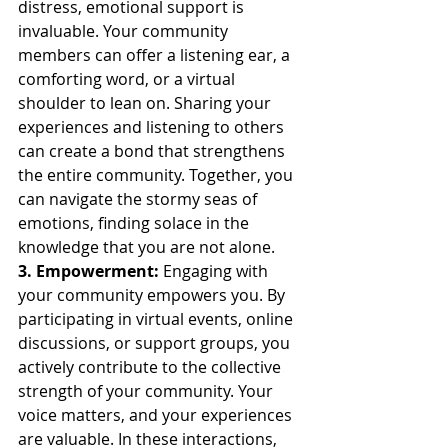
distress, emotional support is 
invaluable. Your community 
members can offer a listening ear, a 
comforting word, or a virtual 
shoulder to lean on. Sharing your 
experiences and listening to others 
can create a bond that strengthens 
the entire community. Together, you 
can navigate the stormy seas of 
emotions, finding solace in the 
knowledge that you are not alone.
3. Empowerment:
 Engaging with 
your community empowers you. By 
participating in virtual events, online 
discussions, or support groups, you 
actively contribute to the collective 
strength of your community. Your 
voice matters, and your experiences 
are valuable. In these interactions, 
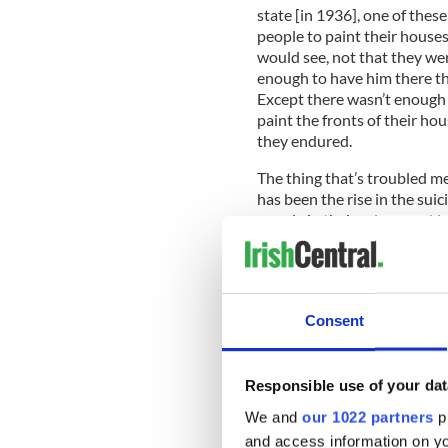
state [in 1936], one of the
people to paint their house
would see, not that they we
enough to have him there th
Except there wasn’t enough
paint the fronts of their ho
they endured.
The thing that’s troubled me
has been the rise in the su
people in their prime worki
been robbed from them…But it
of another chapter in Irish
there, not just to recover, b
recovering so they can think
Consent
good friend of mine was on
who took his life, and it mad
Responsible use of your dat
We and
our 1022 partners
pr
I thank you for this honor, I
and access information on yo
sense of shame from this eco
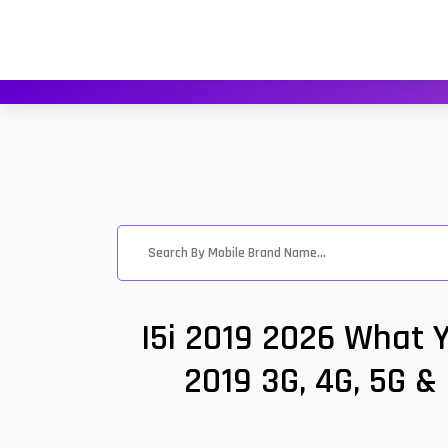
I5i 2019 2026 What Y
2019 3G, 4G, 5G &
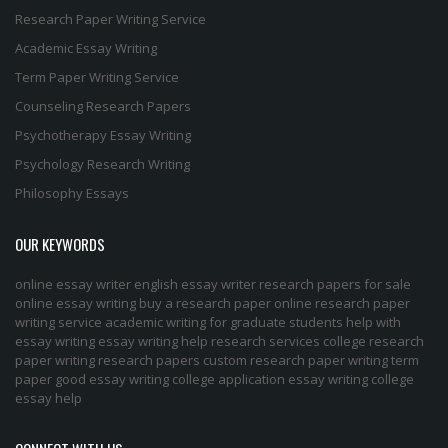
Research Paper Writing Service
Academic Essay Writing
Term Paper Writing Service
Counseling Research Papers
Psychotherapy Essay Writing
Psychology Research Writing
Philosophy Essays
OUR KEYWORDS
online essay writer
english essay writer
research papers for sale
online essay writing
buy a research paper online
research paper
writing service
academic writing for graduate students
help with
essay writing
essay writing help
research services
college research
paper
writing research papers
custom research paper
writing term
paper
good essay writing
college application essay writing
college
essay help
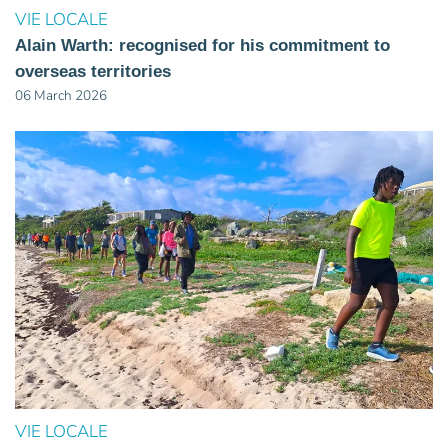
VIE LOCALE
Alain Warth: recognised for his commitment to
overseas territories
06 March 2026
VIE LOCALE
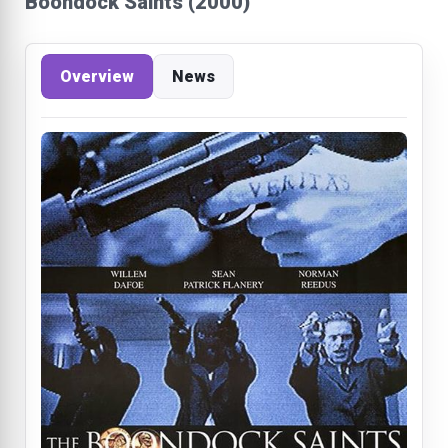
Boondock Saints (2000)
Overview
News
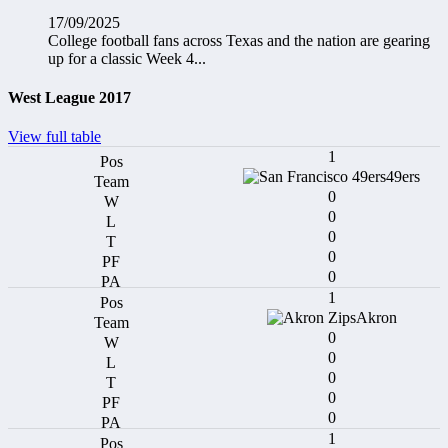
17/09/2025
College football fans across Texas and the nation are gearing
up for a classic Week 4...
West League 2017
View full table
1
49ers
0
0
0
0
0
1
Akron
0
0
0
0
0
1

...

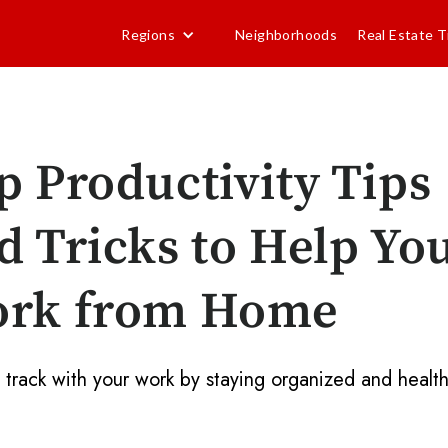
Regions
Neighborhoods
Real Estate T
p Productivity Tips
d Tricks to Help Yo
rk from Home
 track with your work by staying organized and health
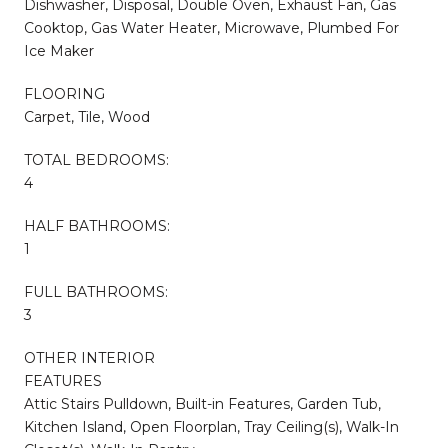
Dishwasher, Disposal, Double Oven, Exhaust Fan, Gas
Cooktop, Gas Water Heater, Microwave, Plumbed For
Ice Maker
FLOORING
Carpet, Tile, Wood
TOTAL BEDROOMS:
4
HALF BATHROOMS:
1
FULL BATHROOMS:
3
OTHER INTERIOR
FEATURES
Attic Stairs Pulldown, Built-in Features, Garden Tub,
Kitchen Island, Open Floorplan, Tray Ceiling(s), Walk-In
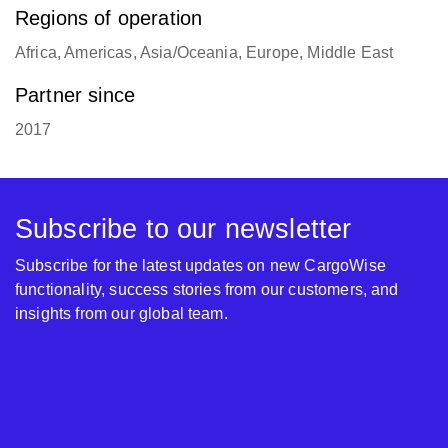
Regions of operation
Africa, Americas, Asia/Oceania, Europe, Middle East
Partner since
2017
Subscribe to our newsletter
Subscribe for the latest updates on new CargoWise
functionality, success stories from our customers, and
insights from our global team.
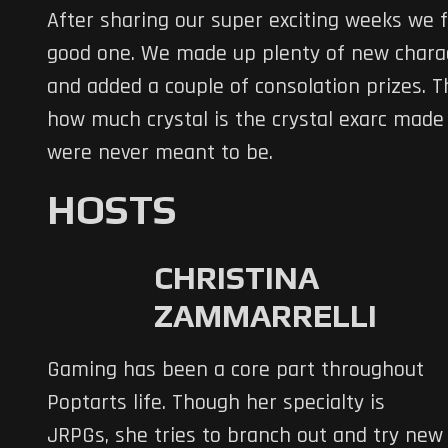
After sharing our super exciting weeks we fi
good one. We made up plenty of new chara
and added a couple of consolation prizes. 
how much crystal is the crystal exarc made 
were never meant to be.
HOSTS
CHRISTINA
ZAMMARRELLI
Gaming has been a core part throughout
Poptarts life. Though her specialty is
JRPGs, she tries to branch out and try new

• [AIM OF THE TASK]:
Reproduce the data above exactly, but only the lines from the one showing "Engaging with" through the one showing "state [in 1936], one of the", with both ends kept and the pictures left out.

• [ANSWER]:
 Engaging with 
your community empowers you. By 
participating in virtual events, online 
discussions, or support groups, you 
actively contribute to the collective 
strength of your community. Your 
voice matters, and your experiences 
are valuable. In these interactions, 
state [in 1936], one of the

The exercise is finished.